== Task requirements ==
Rewrite the lines from the one containing "left elbow: (745, 327, -19)" through the one containing "left ankle: (888, 492, 39)", leaving the person boxes as they are. Multiply each keypoint value (the x and y coordinates and the depth) by 0.7 and round to whole numbers, rounding halves up.

(Stored dataset items)
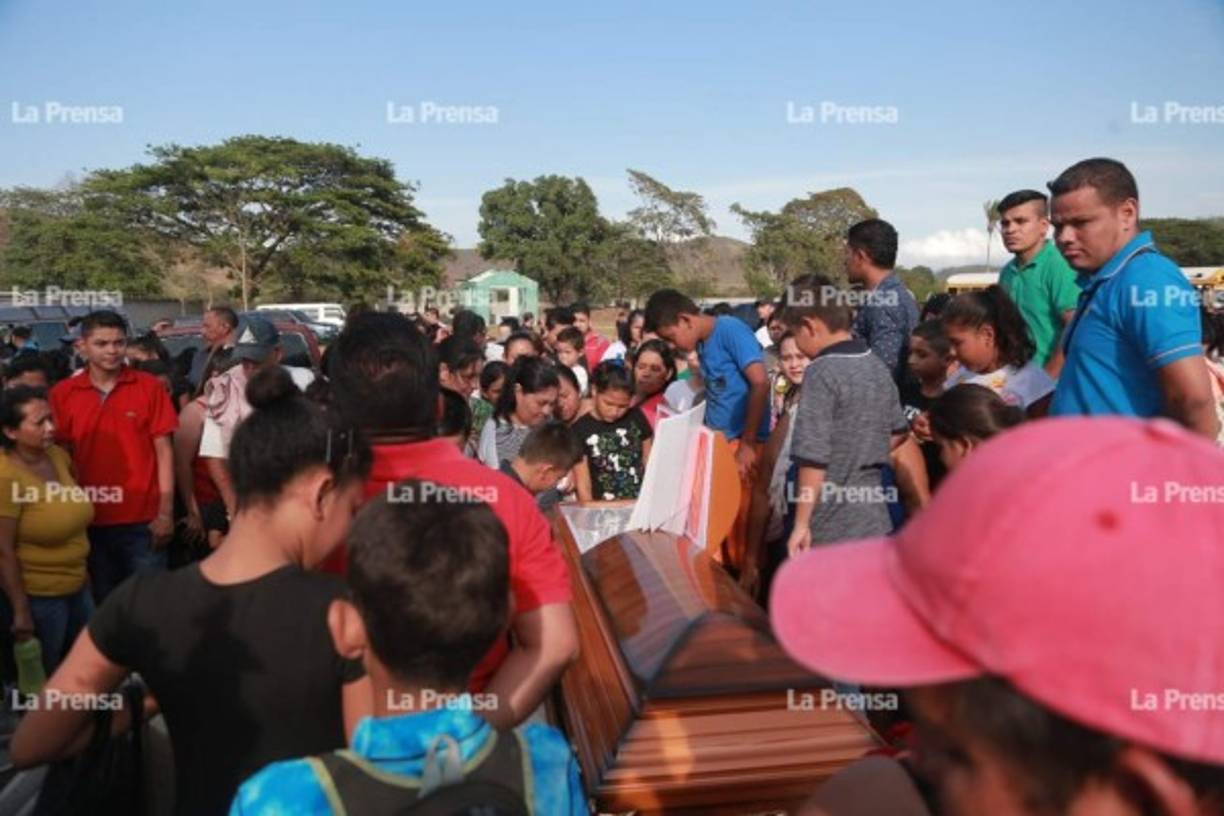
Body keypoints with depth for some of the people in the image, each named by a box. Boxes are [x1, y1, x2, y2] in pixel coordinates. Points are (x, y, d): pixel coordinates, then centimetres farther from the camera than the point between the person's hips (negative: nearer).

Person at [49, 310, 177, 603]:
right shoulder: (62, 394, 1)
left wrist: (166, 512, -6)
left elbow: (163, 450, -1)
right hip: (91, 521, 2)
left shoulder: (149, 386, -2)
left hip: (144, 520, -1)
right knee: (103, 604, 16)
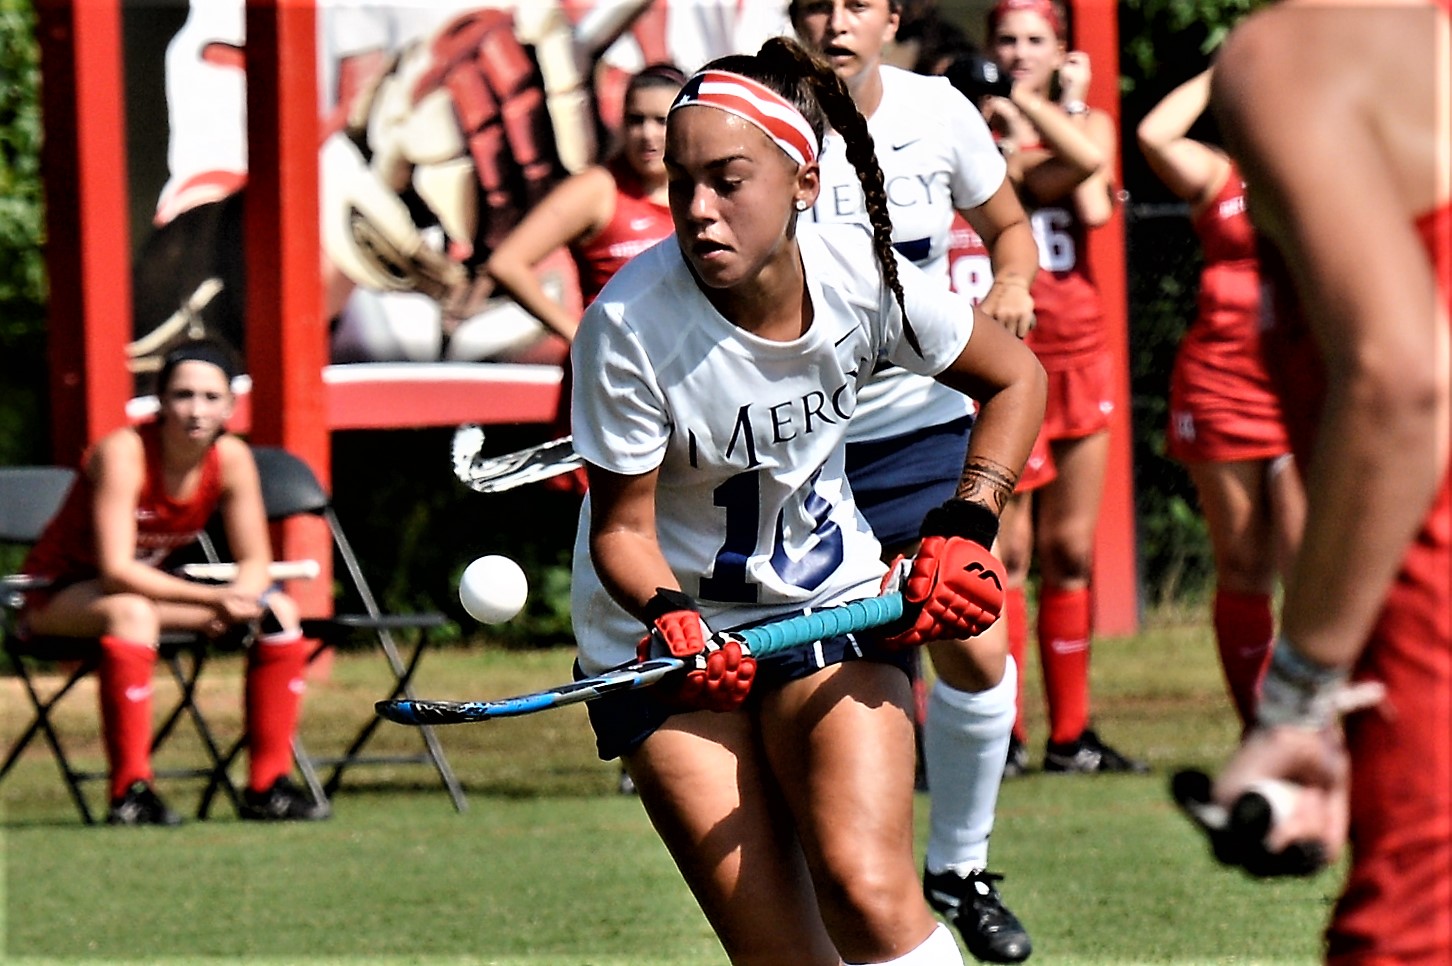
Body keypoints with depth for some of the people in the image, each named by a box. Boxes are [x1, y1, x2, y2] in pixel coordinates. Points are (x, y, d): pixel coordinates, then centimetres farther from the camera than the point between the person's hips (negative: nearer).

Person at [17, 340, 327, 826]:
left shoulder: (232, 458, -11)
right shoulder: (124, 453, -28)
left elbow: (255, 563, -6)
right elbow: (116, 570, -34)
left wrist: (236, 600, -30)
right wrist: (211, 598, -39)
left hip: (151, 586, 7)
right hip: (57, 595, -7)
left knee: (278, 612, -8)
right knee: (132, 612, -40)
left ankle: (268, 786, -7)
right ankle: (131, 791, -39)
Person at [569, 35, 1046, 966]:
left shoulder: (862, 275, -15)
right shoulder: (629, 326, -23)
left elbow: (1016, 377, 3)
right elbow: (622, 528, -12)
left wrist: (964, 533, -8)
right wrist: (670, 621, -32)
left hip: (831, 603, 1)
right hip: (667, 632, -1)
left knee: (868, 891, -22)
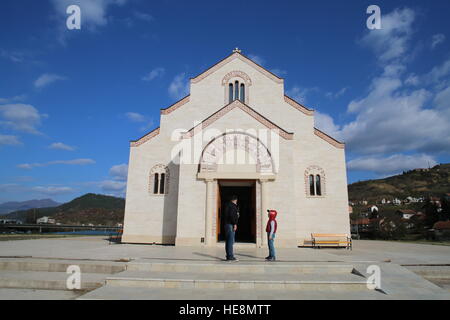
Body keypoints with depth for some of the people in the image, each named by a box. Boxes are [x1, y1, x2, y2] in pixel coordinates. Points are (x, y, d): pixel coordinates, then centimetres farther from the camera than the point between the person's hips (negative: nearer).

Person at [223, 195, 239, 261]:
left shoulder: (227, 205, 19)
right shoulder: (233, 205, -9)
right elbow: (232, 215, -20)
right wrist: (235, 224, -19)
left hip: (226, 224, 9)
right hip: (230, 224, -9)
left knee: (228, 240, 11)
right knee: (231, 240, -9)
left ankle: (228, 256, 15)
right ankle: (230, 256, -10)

--

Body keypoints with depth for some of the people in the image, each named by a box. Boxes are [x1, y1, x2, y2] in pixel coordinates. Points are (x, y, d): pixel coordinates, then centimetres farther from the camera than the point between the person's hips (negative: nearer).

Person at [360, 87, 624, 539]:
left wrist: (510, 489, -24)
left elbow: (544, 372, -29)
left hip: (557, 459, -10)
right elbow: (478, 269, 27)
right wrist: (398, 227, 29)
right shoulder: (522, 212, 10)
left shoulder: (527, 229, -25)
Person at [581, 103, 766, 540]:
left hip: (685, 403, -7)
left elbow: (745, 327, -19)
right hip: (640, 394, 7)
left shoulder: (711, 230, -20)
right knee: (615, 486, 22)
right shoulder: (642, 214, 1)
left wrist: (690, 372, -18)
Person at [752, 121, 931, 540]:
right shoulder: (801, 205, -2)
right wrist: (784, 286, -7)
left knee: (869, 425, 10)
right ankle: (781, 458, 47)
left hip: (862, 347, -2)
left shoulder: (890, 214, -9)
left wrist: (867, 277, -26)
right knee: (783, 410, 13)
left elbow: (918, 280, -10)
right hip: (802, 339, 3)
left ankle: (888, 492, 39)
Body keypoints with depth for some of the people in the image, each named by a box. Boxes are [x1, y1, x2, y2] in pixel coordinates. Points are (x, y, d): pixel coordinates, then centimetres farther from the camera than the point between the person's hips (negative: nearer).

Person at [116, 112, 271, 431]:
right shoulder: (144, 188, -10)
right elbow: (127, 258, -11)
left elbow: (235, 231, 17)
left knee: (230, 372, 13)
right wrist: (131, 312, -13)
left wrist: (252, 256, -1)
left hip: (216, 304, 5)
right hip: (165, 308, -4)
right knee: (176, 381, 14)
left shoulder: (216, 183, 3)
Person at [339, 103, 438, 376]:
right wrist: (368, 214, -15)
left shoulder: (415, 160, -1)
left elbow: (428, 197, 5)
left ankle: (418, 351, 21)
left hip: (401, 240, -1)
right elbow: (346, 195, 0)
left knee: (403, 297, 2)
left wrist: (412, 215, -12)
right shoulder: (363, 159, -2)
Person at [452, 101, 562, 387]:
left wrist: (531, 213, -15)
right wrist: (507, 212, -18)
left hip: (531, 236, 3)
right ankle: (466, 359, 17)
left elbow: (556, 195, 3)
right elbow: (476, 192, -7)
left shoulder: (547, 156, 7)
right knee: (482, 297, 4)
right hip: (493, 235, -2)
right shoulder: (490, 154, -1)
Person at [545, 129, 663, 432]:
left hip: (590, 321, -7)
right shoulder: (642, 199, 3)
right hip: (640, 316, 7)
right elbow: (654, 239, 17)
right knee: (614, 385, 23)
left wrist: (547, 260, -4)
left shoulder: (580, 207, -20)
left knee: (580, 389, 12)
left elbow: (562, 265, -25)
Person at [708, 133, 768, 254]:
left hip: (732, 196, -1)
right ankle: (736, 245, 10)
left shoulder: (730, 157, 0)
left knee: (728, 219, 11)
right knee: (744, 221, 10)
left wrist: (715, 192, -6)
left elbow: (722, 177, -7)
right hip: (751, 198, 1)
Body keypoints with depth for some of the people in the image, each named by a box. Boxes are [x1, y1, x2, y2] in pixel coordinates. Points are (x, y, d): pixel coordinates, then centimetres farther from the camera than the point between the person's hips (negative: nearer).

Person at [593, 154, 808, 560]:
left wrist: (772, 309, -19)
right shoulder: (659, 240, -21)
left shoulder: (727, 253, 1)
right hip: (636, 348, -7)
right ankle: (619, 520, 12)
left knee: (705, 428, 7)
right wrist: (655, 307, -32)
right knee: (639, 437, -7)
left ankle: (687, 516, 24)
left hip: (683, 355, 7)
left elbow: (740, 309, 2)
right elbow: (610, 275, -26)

* * *

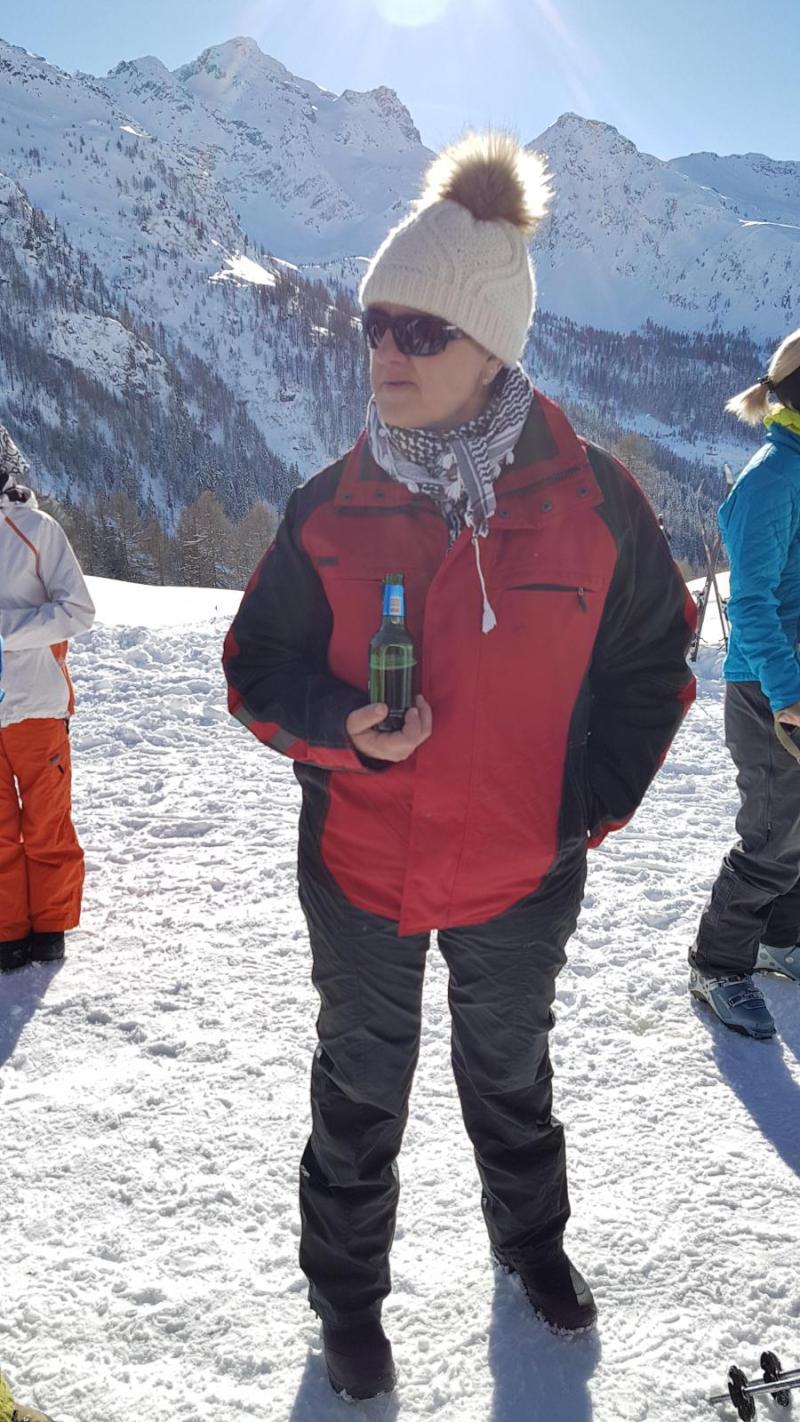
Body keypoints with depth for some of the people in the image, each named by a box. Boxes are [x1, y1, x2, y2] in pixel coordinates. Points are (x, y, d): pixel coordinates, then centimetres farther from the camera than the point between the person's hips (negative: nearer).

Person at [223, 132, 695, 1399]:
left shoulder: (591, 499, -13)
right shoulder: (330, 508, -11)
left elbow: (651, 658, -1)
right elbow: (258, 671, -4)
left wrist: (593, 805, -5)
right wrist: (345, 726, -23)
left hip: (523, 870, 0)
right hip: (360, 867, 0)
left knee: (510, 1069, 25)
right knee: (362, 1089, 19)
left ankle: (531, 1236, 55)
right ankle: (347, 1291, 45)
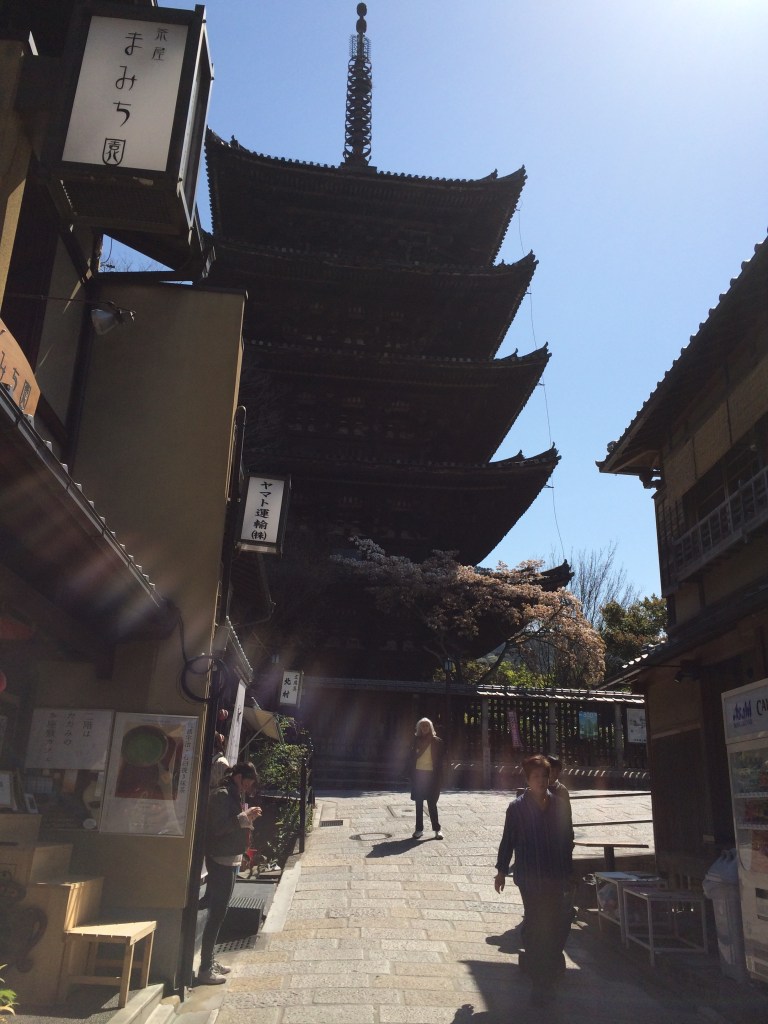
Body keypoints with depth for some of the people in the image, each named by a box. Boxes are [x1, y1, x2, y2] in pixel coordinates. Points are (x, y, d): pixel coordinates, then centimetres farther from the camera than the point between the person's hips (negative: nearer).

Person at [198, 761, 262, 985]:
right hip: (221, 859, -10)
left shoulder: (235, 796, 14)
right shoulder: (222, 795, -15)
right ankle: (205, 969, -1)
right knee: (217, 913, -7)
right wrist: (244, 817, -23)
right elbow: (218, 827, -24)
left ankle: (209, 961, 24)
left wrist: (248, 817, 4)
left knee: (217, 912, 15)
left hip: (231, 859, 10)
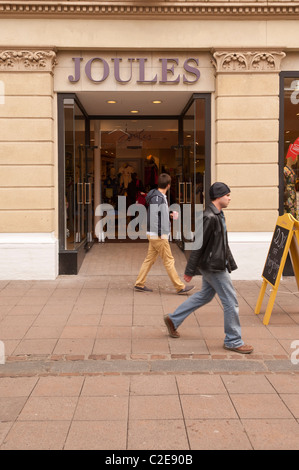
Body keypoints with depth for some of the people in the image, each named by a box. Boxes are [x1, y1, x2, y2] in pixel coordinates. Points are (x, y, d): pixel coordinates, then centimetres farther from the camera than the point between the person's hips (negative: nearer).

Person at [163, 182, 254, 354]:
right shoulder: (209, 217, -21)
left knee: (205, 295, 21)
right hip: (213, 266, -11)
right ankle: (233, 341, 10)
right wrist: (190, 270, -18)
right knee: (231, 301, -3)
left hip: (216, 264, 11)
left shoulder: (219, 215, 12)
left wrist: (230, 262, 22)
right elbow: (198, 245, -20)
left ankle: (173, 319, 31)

== Task result ==
left elbow: (522, 229, -13)
right hip: (448, 276, 5)
left shoulder: (498, 161, -14)
right knee: (431, 340, 15)
right shoulder: (449, 150, 1)
left wrist: (483, 260, -13)
Person at [752, 121, 931, 540]:
right shoulder: (561, 144, -1)
right wrist: (549, 200, -5)
left knee: (608, 298, 7)
right ankle: (547, 321, 33)
left hip: (603, 243, -1)
left shoulder: (623, 150, -6)
left wrist: (607, 194, -18)
right knee: (548, 287, 9)
left elbow: (643, 196, -7)
right hip: (561, 237, 2)
left ankle: (622, 344, 27)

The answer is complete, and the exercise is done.